▶ EXERCISE PASSAGE:

[PATCH v4 3/6] uaccess: Add non-pagefault user-space read functions

From: Masami Hiramatsu
Date: Thu Feb 28 2019 - 07:32:00 EST


Add probe_user_read() and strncpy_from_unsafe_user() which
allows caller to access user-space in IRQ context.

Current probe_kernel_read() and strncpy_from_unsafe() are
not available for user-space memory, because it sets
KERNEL_DS while accessing data. On some arch, user address
space and kernel address space can be co-exist, but others
can not. In that case, setting KERNEL_DS means given
address is treated as a kernel address space.

To access user-space memory without pagefault, we need
these new functions which sets USER_DS while accessing
the data.

Signed-off-by: Masami Hiramatsu <mhiramat@xxxxxxxxxx>
---
Changes in v3:
- Use user_access_ok() for probe_user_read().
Changes in v2:
- Simplify strncpy_from_unsafe_user() using strncpy_from_user()
according to Linus's suggestion.
- Simplify probe_user_read() not using intermediate function.
---
include/linux/uaccess.h | 13 +++++++
mm/maccess.c | 94 ++++++++++++++++++++++++++++++++++++++++++++---
2 files changed, 101 insertions(+), 6 deletions(-)

diff --git a/include/linux/uaccess.h b/include/linux/uaccess.h
index 1afd9dfabe67..598a96210d04 100644
--- a/include/linux/uaccess.h
+++ b/include/linux/uaccess.h
@@ -258,6 +258,17 @@ extern long probe_kernel_read(void *dst, const void *src, size_t size);
extern long __probe_kernel_read(void *dst, const void *src, size_t size);

/*
+ * probe_user_read(): safely attempt to read from a location in user space
+ * @dst: pointer to the buffer that shall take the data
+ * @src: address to read from
+ * @size: size of the data chunk
+ *
+ * Safely read from address @src to the buffer at @dst. If a kernel fault
+ * happens, handle that and return -EFAULT.

▶ TASK TO CARRY OUT:
For each statement about the uaccess patch above, answer yes or no and quote the words of the patch that decide it: (a) the new functions set KERNEL_DS while accessing the data; (b) the patch changes two files; (c) the v2 changes simplified strncpy_from_unsafe_user() using strncpy_from_user().

▶ DATA FOR REVIEW:
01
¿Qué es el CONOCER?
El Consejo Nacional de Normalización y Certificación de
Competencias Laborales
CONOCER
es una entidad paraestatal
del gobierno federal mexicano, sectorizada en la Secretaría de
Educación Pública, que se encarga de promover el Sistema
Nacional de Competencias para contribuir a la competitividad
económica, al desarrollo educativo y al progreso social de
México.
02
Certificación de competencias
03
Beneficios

▶ WRITTEN ANSWER:
(a) No: "these new functions which sets USER_DS while accessing the data"
(b) Yes: "2 files changed"
(c) Yes: "Simplify strncpy_from_unsafe_user() using strncpy_from_user()"